Al-Qaïda en Afrique : paroles globales, actions locales
L’influence réelle et opérationnelle du commandement central d’Al-Qaïda, basé dans la région pakistano-afghane, sur les groupes jihadistes en Afrique est pour l’instant nulle et leur désir de rejoindre le jihad global sujet à caution, estiment des experts.
Au Sahel, en Somalie ou au Nigeria ces formations multiplient les déclarations belliqueuses envers un Occident détesté, mais dans les faits leurs griefs, leurs motivations et leurs actions restent locaux, assurent-ils.
Et les Etats-Unis doivent réfléchir avant de leur donner des motifs de tenter de frapper l’oncle Sam, comme le fît par exemple la franchise au Yémen du mouvement créé par Oussama ben Laden en piégeant des colis envoyés dans une ville américaine.
"Ces mouvements en Afrique apprécient la marque Al-Qaïda, ils aiment s’en réclamer, cela leur donne un certain prestige" a assuré, lors d’un colloque jeudi à Washington, l’ancien directeur de la CIA Michael Hayden. "Mais je ne suis pas certain qu’ils veuillent vraiment devenir de vrais ennemis des Etats-Unis et qu’ils souhaitent oeuvrer dans le sens du Califat islamique global" (domination mondiale de l’islam radical, basé sur la charia).
Pour Peter Pham, directeur du département Afrique du groupe de réflexion Atlantic Council, "le mouvement jihadiste en Afrique n’est clairement pas dirigé par (le successeur d’Oussama ben Laden, l’Egyptien) Ayman Al-Zawahiri, si tant est qu’il contrôle quoi que ce soit".

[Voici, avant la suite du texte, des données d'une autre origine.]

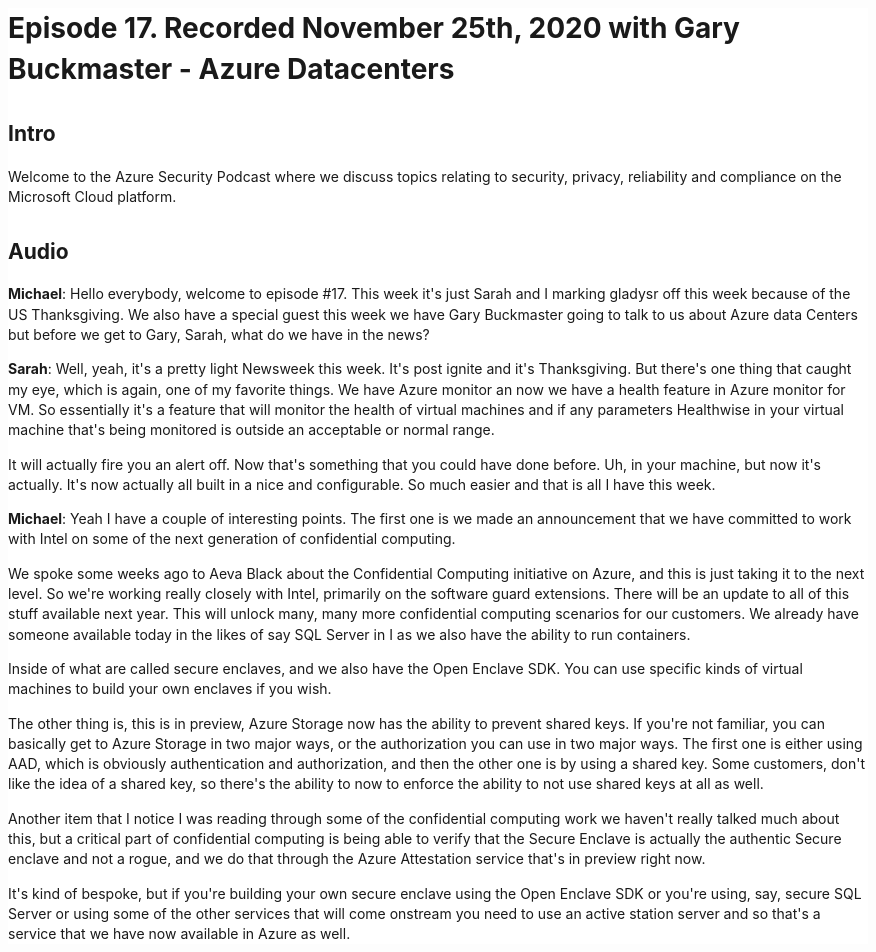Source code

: # Episode 17. Recorded November 25th, 2020 with Gary Buckmaster - Azure Datacenters

## Intro

Welcome to the Azure Security Podcast where we discuss topics relating to security, privacy, reliability and compliance on the Microsoft Cloud platform.

## Audio

**Michael**: Hello everybody, welcome to episode #17. This week it's just Sarah and I marking gladysr off this week because of the US Thanksgiving. We also have a special guest this week we have Gary Buckmaster going to talk to us about Azure data Centers but before we get to Gary, Sarah, what do we have in the news?

**Sarah**: Well, yeah, it's a pretty light Newsweek this week. It's post ignite and it's Thanksgiving. But there's one thing that caught my eye, which is again, one of my favorite things. We have Azure monitor an now we have a health feature in Azure monitor for VM. So essentially it's a feature that will monitor the health of virtual machines and if any parameters Healthwise in your virtual machine that's being monitored is outside an acceptable or normal range.

It will actually fire you an alert off. Now that's something that you could have done before. Uh, in your machine, but now it's actually. It's now actually all built in a nice and configurable. So much easier and that is all I have this week.

**Michael**: Yeah I have a couple of interesting points. The first one is we made an announcement that we have committed to work with Intel on some of the next generation of confidential computing. 

We spoke some weeks ago to Aeva Black about the Confidential Computing initiative on Azure, and this is just taking it to the next level. So we're working really closely with Intel, primarily on the software guard extensions. There will be an update to all of this stuff available next year. This will unlock many, many more confidential computing scenarios for our customers. We already have someone available today in the likes of say SQL Server in I as we also have the ability to run containers.

Inside of what are called secure enclaves, and we also have the Open Enclave SDK. You can use specific kinds of virtual machines to build your own enclaves if you wish.

The other thing is, this is in preview, Azure Storage now has the ability to prevent shared keys. If you're not familiar, you can basically get to Azure Storage in two major ways, or the authorization you can use in two major ways. The first one is either using AAD, which is obviously authentication and authorization, and then the other one is by using a shared key. Some customers, don't like the idea of a shared key, so there's the ability to now to enforce the ability to not use shared keys at all as well. 

Another item that I notice I was reading through some of the confidential computing work we haven't really talked much about this, but a critical part of confidential computing is being able to verify that the Secure Enclave is actually the authentic Secure enclave and not a rogue, and we do that through the Azure Attestation service that's in preview right now.

It's kind of bespoke, but if you're building your own secure enclave using the Open Enclave SDK or you're using, say, secure SQL Server or using some of the other services that will come onstream you need to use an active station server and so that's a service that we have now available in Azure as well.
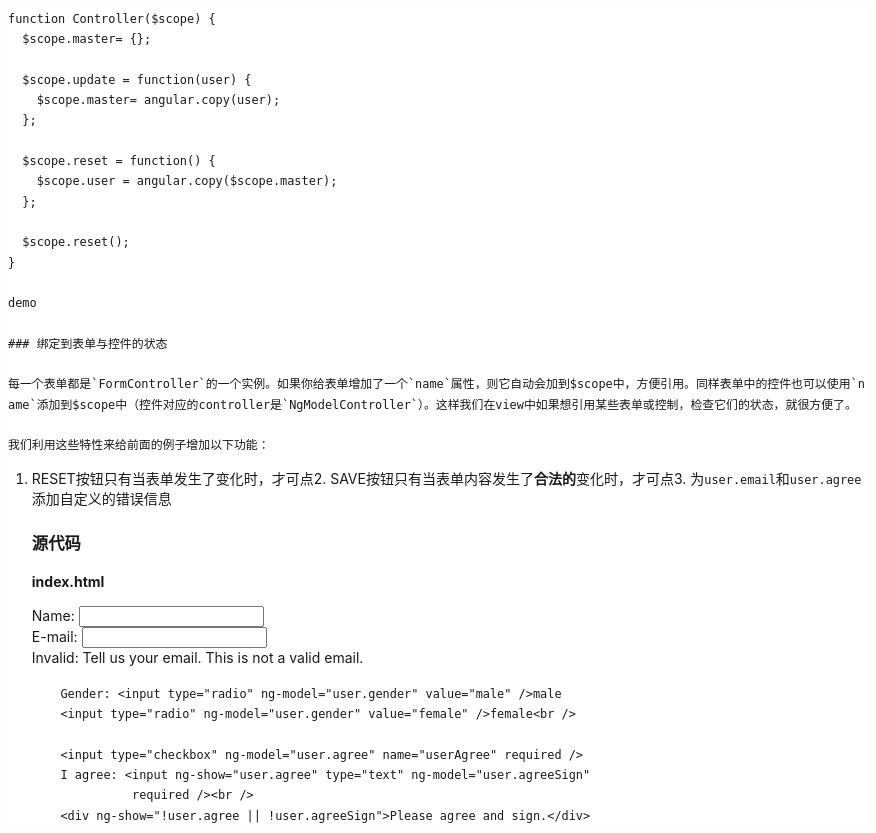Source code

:     function Controller($scope) {
      $scope.master= {};

      $scope.update = function(user) {
        $scope.master= angular.copy(user);
      };

      $scope.reset = function() {
        $scope.user = angular.copy($scope.master);
      };

      $scope.reset();
    }

    demo

    ### 绑定到表单与控件的状态

    每一个表单都是`FormController`的一个实例。如果你给表单增加了一个`name`属性，则它自动会加到$scope中，方便引用。同样表单中的控件也可以使用`name`添加到$scope中（控件对应的controller是`NgModelController`）。这样我们在view中如果想引用某些表单或控制，检查它们的状态，就很方便了。

    我们利用这些特性来给前面的例子增加以下功能：

1.  RESET按钮只有当表单发生了变化时，才可点2.  SAVE按钮只有当表单内容发生了**合法的**变化时，才可点3.  为`user.email`和`user.agree`添加自定义的错误信息

    ### 源代码

    **index.html**

    <!doctype html>
    <html ng-app>
      <head>
        <script src="http://code.angularjs.org/angular-1.0.1.min.js"></script>
        <script src="script.js"></script>
      </head>
      <body>
        <div ng-controller="Controller">
          <form name="form" class="css-form" novalidate>
            Name:
              <input type="text" ng-model="user.name" name="uName" required /><br />
            E-mail:
              <input type="email" ng-model="user.email" name="uEmail" required/><br />
            <div ng-show="form.uEmail.$dirty &amp;&amp; form.uEmail.$invalid">Invalid:
              <span ng-show="form.uEmail.$error.required">Tell us your email.</span>
              <span ng-show="form.uEmail.$error.email">This is not a valid email.</span>
            </div>

            Gender: <input type="radio" ng-model="user.gender" value="male" />male
            <input type="radio" ng-model="user.gender" value="female" />female<br />

            <input type="checkbox" ng-model="user.agree" name="userAgree" required />
            I agree: <input ng-show="user.agree" type="text" ng-model="user.agreeSign"
                      required /><br />
            <div ng-show="!user.agree || !user.agreeSign">Please agree and sign.</div>
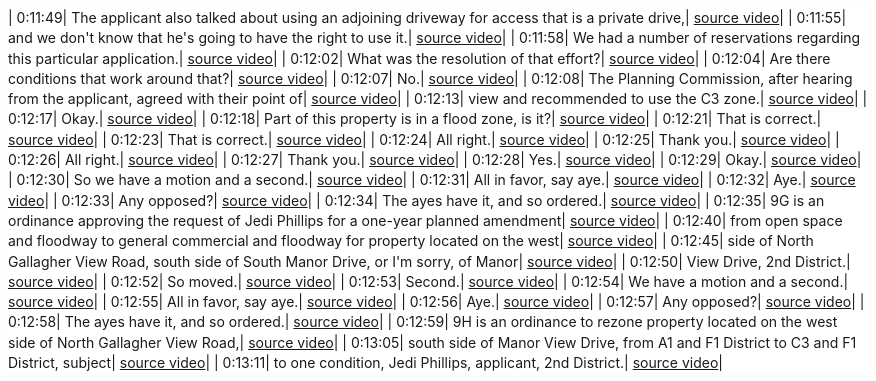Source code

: | 0:11:49| The applicant also talked about using an adjoining driveway for access that is a private drive,| [source video](https://archive.org/details/CityCouncil160830?start=709)|
| 0:11:55| and we don't know that he's going to have the right to use it.| [source video](https://archive.org/details/CityCouncil160830?start=715)|
| 0:11:58| We had a number of reservations regarding this particular application.| [source video](https://archive.org/details/CityCouncil160830?start=718)|
| 0:12:02| What was the resolution of that effort?| [source video](https://archive.org/details/CityCouncil160830?start=722)|
| 0:12:04| Are there conditions that work around that?| [source video](https://archive.org/details/CityCouncil160830?start=724)|
| 0:12:07| No.| [source video](https://archive.org/details/CityCouncil160830?start=727)|
| 0:12:08| The Planning Commission, after hearing from the applicant, agreed with their point of| [source video](https://archive.org/details/CityCouncil160830?start=728)|
| 0:12:13| view and recommended to use the C3 zone.| [source video](https://archive.org/details/CityCouncil160830?start=733)|
| 0:12:17| Okay.| [source video](https://archive.org/details/CityCouncil160830?start=737)|
| 0:12:18| Part of this property is in a flood zone, is it?| [source video](https://archive.org/details/CityCouncil160830?start=738)|
| 0:12:21| That is correct.| [source video](https://archive.org/details/CityCouncil160830?start=741)|
| 0:12:23| That is correct.| [source video](https://archive.org/details/CityCouncil160830?start=743)|
| 0:12:24| All right.| [source video](https://archive.org/details/CityCouncil160830?start=744)|
| 0:12:25| Thank you.| [source video](https://archive.org/details/CityCouncil160830?start=745)|
| 0:12:26| All right.| [source video](https://archive.org/details/CityCouncil160830?start=746)|
| 0:12:27| Thank you.| [source video](https://archive.org/details/CityCouncil160830?start=747)|
| 0:12:28| Yes.| [source video](https://archive.org/details/CityCouncil160830?start=748)|
| 0:12:29| Okay.| [source video](https://archive.org/details/CityCouncil160830?start=749)|
| 0:12:30| So we have a motion and a second.| [source video](https://archive.org/details/CityCouncil160830?start=750)|
| 0:12:31| All in favor, say aye.| [source video](https://archive.org/details/CityCouncil160830?start=751)|
| 0:12:32| Aye.| [source video](https://archive.org/details/CityCouncil160830?start=752)|
| 0:12:33| Any opposed?| [source video](https://archive.org/details/CityCouncil160830?start=753)|
| 0:12:34| The ayes have it, and so ordered.| [source video](https://archive.org/details/CityCouncil160830?start=754)|
| 0:12:35| 9G is an ordinance approving the request of Jedi Phillips for a one-year planned amendment| [source video](https://archive.org/details/CityCouncil160830?start=755)|
| 0:12:40| from open space and floodway to general commercial and floodway for property located on the west| [source video](https://archive.org/details/CityCouncil160830?start=760)|
| 0:12:45| side of North Gallagher View Road, south side of South Manor Drive, or I'm sorry, of Manor| [source video](https://archive.org/details/CityCouncil160830?start=765)|
| 0:12:50| View Drive, 2nd District.| [source video](https://archive.org/details/CityCouncil160830?start=770)|
| 0:12:52| So moved.| [source video](https://archive.org/details/CityCouncil160830?start=772)|
| 0:12:53| Second.| [source video](https://archive.org/details/CityCouncil160830?start=773)|
| 0:12:54| We have a motion and a second.| [source video](https://archive.org/details/CityCouncil160830?start=774)|
| 0:12:55| All in favor, say aye.| [source video](https://archive.org/details/CityCouncil160830?start=775)|
| 0:12:56| Aye.| [source video](https://archive.org/details/CityCouncil160830?start=776)|
| 0:12:57| Any opposed?| [source video](https://archive.org/details/CityCouncil160830?start=777)|
| 0:12:58| The ayes have it, and so ordered.| [source video](https://archive.org/details/CityCouncil160830?start=778)|
| 0:12:59| 9H is an ordinance to rezone property located on the west side of North Gallagher View Road,| [source video](https://archive.org/details/CityCouncil160830?start=779)|
| 0:13:05| south side of Manor View Drive, from A1 and F1 District to C3 and F1 District, subject| [source video](https://archive.org/details/CityCouncil160830?start=785)|
| 0:13:11| to one condition, Jedi Phillips, applicant, 2nd District.| [source video](https://archive.org/details/CityCouncil160830?start=791)|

"La marque Al-Qaïda aide certains groupes locaux à se distinguer des groupes rivaux, cela facilite notamment le recrutement de jeunes adeptes et dans certains cas le tampon Al-Qaïda leur permet d’obtenir des fonds de l’étranger, en particulier les pays du Golfe", confie-t-il à l’AFP.
"De l’autre côté cela permet à Al Zawahiri de faire croire au monde qu’il a plus d’influence qu’il n’en a réellement. En fait c’est un homme seul, caché dans une maison quelque part. Il apprécie de pouvoir tirer crédit, partiel ou total, de ce que font ces acteurs indépendants en Afrique. Mais dans les faits le commandement central d’Al-Qaïda n’a aucune influence opérationnelle. Rien ne provient de lui. Cela se passe entre groupes, ils échangent des savoir-faire, des informations et parfois des combattants".
Pas une décision facile à prendre
Un opinion partagée par l’expert français Jean-Pierre Filiu qui confiait récemment à l’AFP: "Il n’y a en Afrique aucune unité opérationnelle ni direction coordonnée, simplement le même registre éprouvé de la propagande jihadiste".
Pour l’instant les combattants d’Al-Qaïda au Maghreb islamique (Aqmi) dans les pays du Sahel, d’Ansaru ou de Boko Haram au Nigeria ou les shebab somaliens ne s’en sont jamais pris à l’Amérique ou aux intérêts américains autrement qu’en parole.
Washington doit réfléchir et agir prudemment en ce qui les concerne, conseille Michael Hayden, qui a dirigé la CIA de 2006 à 2009, après avoir été de 1999 à 2005 le patron de la National Security Agency (NSA), chargée de l’espionnage des télécommunications.
"La question que nous devons nous poser est: comment traiter ces groupes" s’est-il demandé devant les auditeurs de la septième conférence annuelle sur le terrorisme organisée par la fondation Jamestown. "Le problème ne se pose pas pour les gars qui sont dans les région tribales pakistanaises: ils sont déjà décidés à nous tuer. Il est inutile d’éviter d’en faire des ennemis, ils le sont déjà. Mais en Afrique ils ne sont pas encore acquis au califat global, ne sont pas décidés à prendre l’Amérique pour cible. Alors, devons nous accélérer le processus apparaissant clairement face à eux ? Devons nous prendre le risque d’attendre trop longtemps ? Ce n’est pas une décision facile à prendre".
Lors de l’offensive française contre Aqmi au Mali, l’opération Serval au début de l’année, comme pour l’intervention de la France en cours en République centrafricaine où des affrontements entre catholiques et musulmans pourraient être récupérés par le mouvement jihadiste pour tenter d’ouvrir un nouveau front, les Etats-Unis ont salué l’intervention de Paris mais se sont contentés d’un soutien politique et logistique.